病院閉鎖前の深夜。

僕らはカラオケボックスにいた。
ひととおり流行歌を歌い終わり、めいめいが代表曲を歌うことに。
しかし・・・アパムは1曲も歌わない。

「なんだよ、アパム。歌えよ!」
僕はマイクを勧めたが、遠慮ばかりだ。
「じゃ、ペアで歌いましょう!」
司会のレジデントが仕切る。

また僕とアパムだ。
「弘田先生。これを言うのは、非常に恥ずかしいんだけど」
「ふ・・・?」
「戻ってきてくれた。オーベンは何よりそれが嬉しい」
「ふふ・・・」
泣き虫の彼はそっと手を差し出した。
こっそり僕らは握手した。

「さあ!そろそろいけよアパム!」
ハカセは酔ってしまっていた。
「そーれ!アパム!アパム!アパム!(一同)」
弘田先生は照れながらも、立ち上がった。

「(一同)おおおおおお!」

僕とアパムは前に出た。
「弘田先生。曲は何を?よかったら<Yes , I , Do>」
ところが、すでに曲は入れられていた。聞いたことにある前奏が始まった。

この曲は・・・。北斗の拳の!

「(一同)ユア。

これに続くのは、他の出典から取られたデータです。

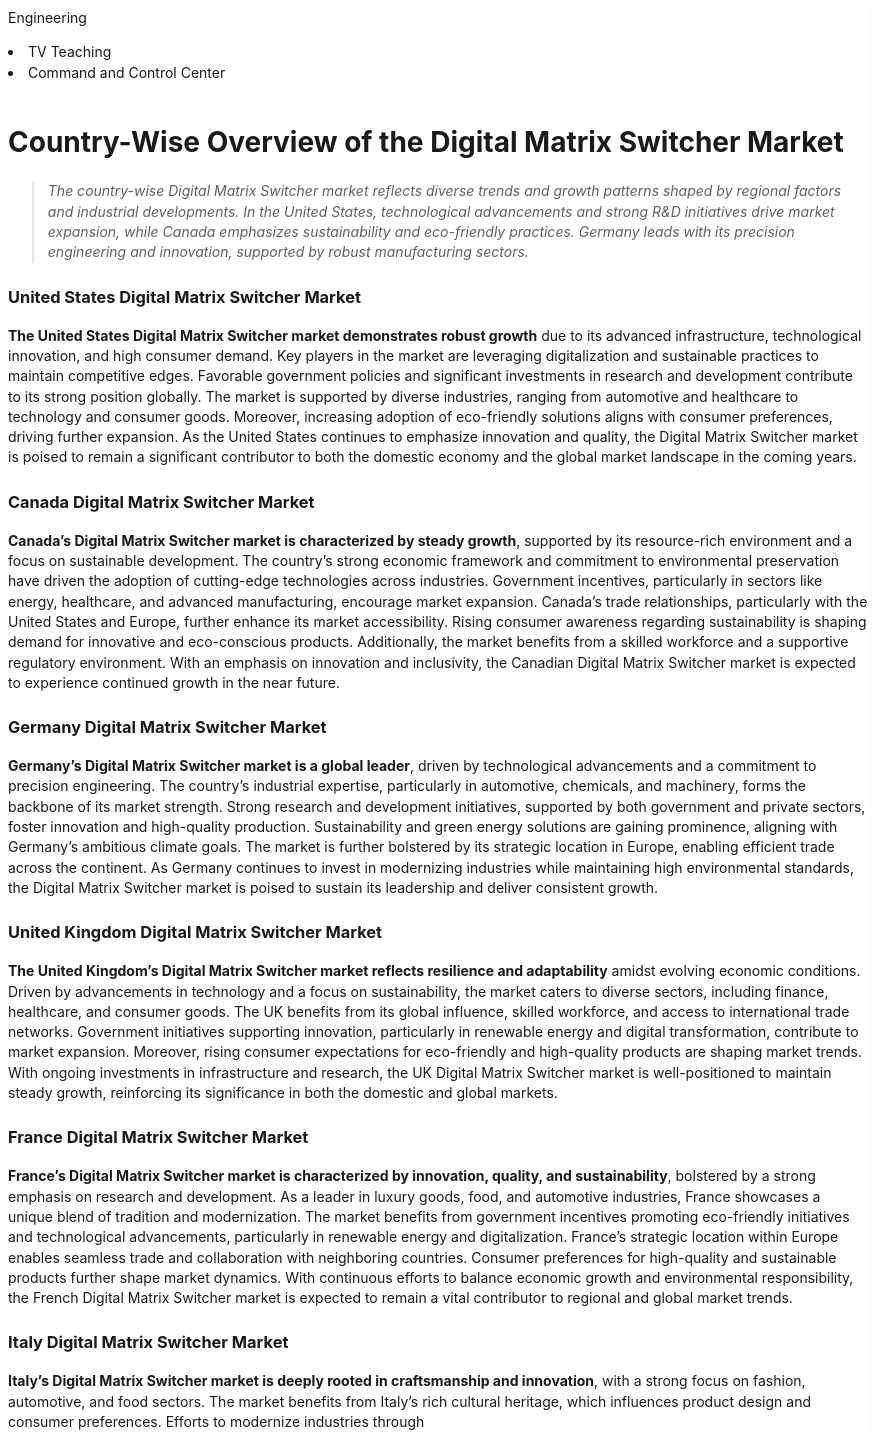 Engineering</li><li>TV Teaching</li><li>Command and Control Center</li></ul><h1><span class="">Country-Wise Overview of the Digital Matrix Switcher Market<br /></span></h1><blockquote><p><em><span class="">The country-wise Digital Matrix Switcher market reflects diverse trends and growth patterns shaped by regional factors and industrial developments. In the United States, technological advancements and strong R&amp;D initiatives drive market expansion, while Canada emphasizes sustainability and eco-friendly practices. Germany leads with its precision engineering and innovation, supported by robust manufacturing sectors.</span></em></p></blockquote><h3><strong>United States Digital Matrix Switcher Market</strong></h3><p><strong>The United States Digital Matrix Switcher market demonstrates robust growth</strong> due to its advanced infrastructure, technological innovation, and high consumer demand. Key players in the market are leveraging digitalization and sustainable practices to maintain competitive edges. Favorable government policies and significant investments in research and development contribute to its strong position globally. The market is supported by diverse industries, ranging from automotive and healthcare to technology and consumer goods. Moreover, increasing adoption of eco-friendly solutions aligns with consumer preferences, driving further expansion. As the United States continues to emphasize innovation and quality, the Digital Matrix Switcher market is poised to remain a significant contributor to both the domestic economy and the global market landscape in the coming years.</p><h3><strong>Canada Digital Matrix Switcher Market</strong></h3><p><strong>Canada&rsquo;s Digital Matrix Switcher market is characterized by steady growth</strong>, supported by its resource-rich environment and a focus on sustainable development. The country&rsquo;s strong economic framework and commitment to environmental preservation have driven the adoption of cutting-edge technologies across industries. Government incentives, particularly in sectors like energy, healthcare, and advanced manufacturing, encourage market expansion. Canada&rsquo;s trade relationships, particularly with the United States and Europe, further enhance its market accessibility. Rising consumer awareness regarding sustainability is shaping demand for innovative and eco-conscious products. Additionally, the market benefits from a skilled workforce and a supportive regulatory environment. With an emphasis on innovation and inclusivity, the Canadian Digital Matrix Switcher market is expected to experience continued growth in the near future.</p><h3><strong>Germany Digital Matrix Switcher Market</strong></h3><p><strong>Germany&rsquo;s Digital Matrix Switcher market is a global leader</strong>, driven by technological advancements and a commitment to precision engineering. The country&rsquo;s industrial expertise, particularly in automotive, chemicals, and machinery, forms the backbone of its market strength. Strong research and development initiatives, supported by both government and private sectors, foster innovation and high-quality production. Sustainability and green energy solutions are gaining prominence, aligning with Germany&rsquo;s ambitious climate goals. The market is further bolstered by its strategic location in Europe, enabling efficient trade across the continent. As Germany continues to invest in modernizing industries while maintaining high environmental standards, the Digital Matrix Switcher market is poised to sustain its leadership and deliver consistent growth.</p><h3><strong>United Kingdom Digital Matrix Switcher Market</strong></h3><p><strong>The United Kingdom&rsquo;s Digital Matrix Switcher market reflects resilience and adaptability</strong> amidst evolving economic conditions. Driven by advancements in technology and a focus on sustainability, the market caters to diverse sectors, including finance, healthcare, and consumer goods. The UK benefits from its global influence, skilled workforce, and access to international trade networks. Government initiatives supporting innovation, particularly in renewable energy and digital transformation, contribute to market expansion. Moreover, rising consumer expectations for eco-friendly and high-quality products are shaping market trends. With ongoing investments in infrastructure and research, the UK Digital Matrix Switcher market is well-positioned to maintain steady growth, reinforcing its significance in both the domestic and global markets.</p><h3><strong>France Digital Matrix Switcher Market</strong></h3><p><strong>France&rsquo;s Digital Matrix Switcher market is characterized by innovation, quality, and sustainability</strong>, bolstered by a strong emphasis on research and development. As a leader in luxury goods, food, and automotive industries, France showcases a unique blend of tradition and modernization. The market benefits from government incentives promoting eco-friendly initiatives and technological advancements, particularly in renewable energy and digitalization. France&rsquo;s strategic location within Europe enables seamless trade and collaboration with neighboring countries. Consumer preferences for high-quality and sustainable products further shape market dynamics. With continuous efforts to balance economic growth and environmental responsibility, the French Digital Matrix Switcher market is expected to remain a vital contributor to regional and global market trends.</p><h3><strong>Italy Digital Matrix Switcher Market</strong></h3><p><strong>Italy&rsquo;s Digital Matrix Switcher market is deeply rooted in craftsmanship and innovation</strong>, with a strong focus on fashion, automotive, and food sectors. The market benefits from Italy&rsquo;s rich cultural heritage, which influences product design and consumer preferences. Efforts to modernize industries through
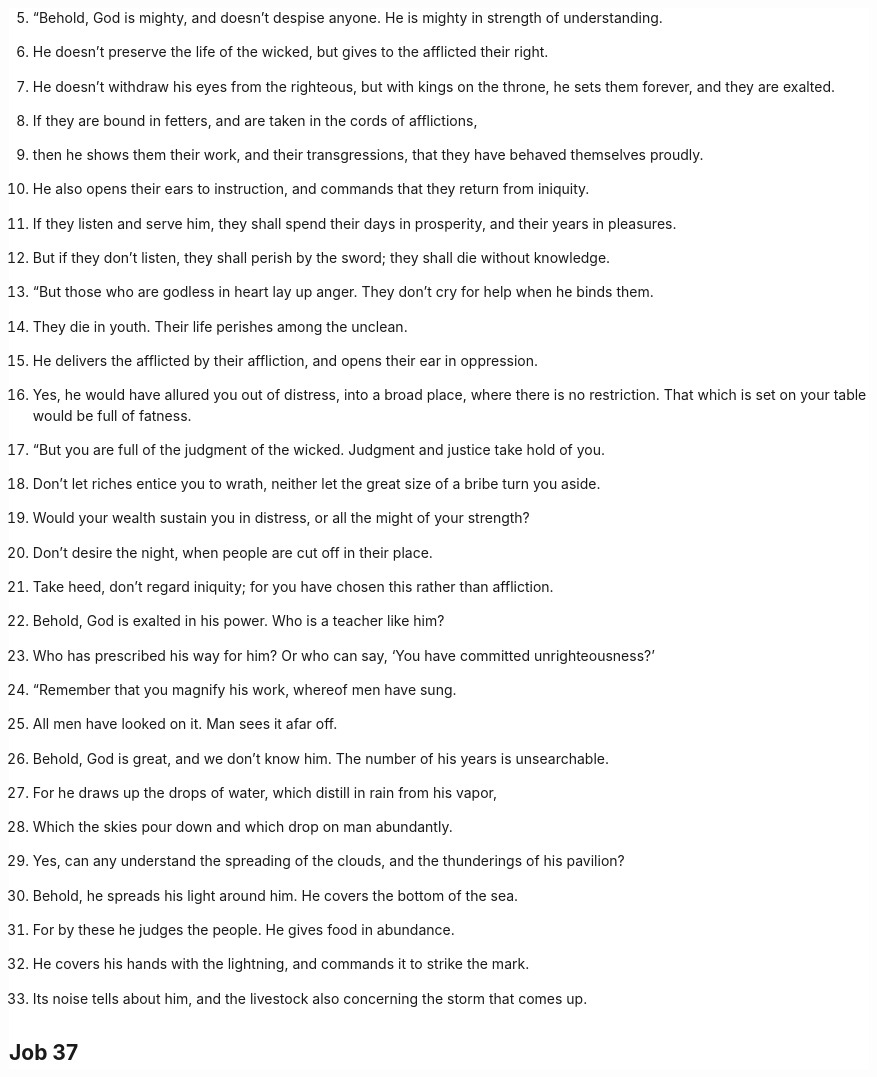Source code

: 5. “Behold, God is mighty, and doesn’t despise anyone. He is mighty in strength of understanding. 

6. He doesn’t preserve the life of the wicked, but gives to the afflicted their right. 

7. He doesn’t withdraw his eyes from the righteous, but with kings on the throne, he sets them forever, and they are exalted. 

8. If they are bound in fetters, and are taken in the cords of afflictions, 

9. then he shows them their work, and their transgressions, that they have behaved themselves proudly. 

10. He also opens their ears to instruction, and commands that they return from iniquity. 

11. If they listen and serve him, they shall spend their days in prosperity, and their years in pleasures. 

12. But if they don’t listen, they shall perish by the sword; they shall die without knowledge.   

13. “But those who are godless in heart lay up anger. They don’t cry for help when he binds them. 

14. They die in youth. Their life perishes among the unclean. 

15. He delivers the afflicted by their affliction, and opens their ear in oppression. 

16. Yes, he would have allured you out of distress, into a broad place, where there is no restriction. That which is set on your table would be full of fatness.   

17. “But you are full of the judgment of the wicked. Judgment and justice take hold of you. 

18. Don’t let riches entice you to wrath, neither let the great size of a bribe turn you aside. 

19. Would your wealth sustain you in distress, or all the might of your strength? 

20. Don’t desire the night, when people are cut off in their place. 

21. Take heed, don’t regard iniquity; for you have chosen this rather than affliction. 

22. Behold, God is exalted in his power. Who is a teacher like him? 

23. Who has prescribed his way for him? Or who can say, ‘You have committed unrighteousness?’   

24. “Remember that you magnify his work, whereof men have sung. 

25. All men have looked on it. Man sees it afar off. 

26. Behold, God is great, and we don’t know him. The number of his years is unsearchable. 

27. For he draws up the drops of water, which distill in rain from his vapor, 

28. Which the skies pour down and which drop on man abundantly. 

29. Yes, can any understand the spreading of the clouds, and the thunderings of his pavilion? 

30. Behold, he spreads his light around him. He covers the bottom of the sea. 

31. For by these he judges the people. He gives food in abundance. 

32. He covers his hands with the lightning, and commands it to strike the mark. 

33. Its noise tells about him, and the livestock also concerning the storm that comes up.    

## Job 37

ショーック!」
僕は反射的にマイクを持った。
「ああ?♪あいで、空が、おちてく〜る〜せーの!」
「(一同)ユア、ショー!」
「♪おれの、むねに、おちてくるうう!」
アパムはためらっている。

「♪ああつい心、くうさりでつないでもおおお!今はむうだだんよ!」
「(一同・笑)」
「(じゃまするやあつはゆびさきひとつでえええ!ダウンさあああ!)」

どうしたんだ。アパム。お前も歌え!

「♪すううべてとかし、むざんにとびちるううう!はずさあああああ!」
「(一同)アパム!」
アパムが大口を開けた。

「オオオレトノアイヲマモルタメエ!オオマエハタッビダッチイイイイイ!」
「(一同)おおおおおお!」

そうだ。もと合唱部っていってたな!

「アシ〜〜〜〜タヲ〜〜〜」
「(一同)さんはい!」
「(2人)ミ〜ウしナッタアああアア!」
「(一同・笑)」
「ホオオホエミワスレタカオナドオ!ミイタクハナイッサアアアアア!」
「(一同)さんはい!」
「ああアアイイヲ、トリモドッセええええエエエエエエエエエエ!」
「(一同)おおおおおお!」
「エエエエエエエエエエエエエエエエエエエエエエエエエエエ!」
彼は一人で、どんどん伸ばしていった。

帰りの車。僕は歌い続けた。

 ♪ 俺との愛を守るためえ!
   お前は旅立ちいいいいい!
   明日をおおおおお!さんはい!見失ったあああ!
   微笑み忘れた顔などお! 
   見たくはないさああ!

   さんはい!

   ああああいを、取り戻せえええええ!

そうか。これは僕のための歌だったのだ。ありがとう、アパム。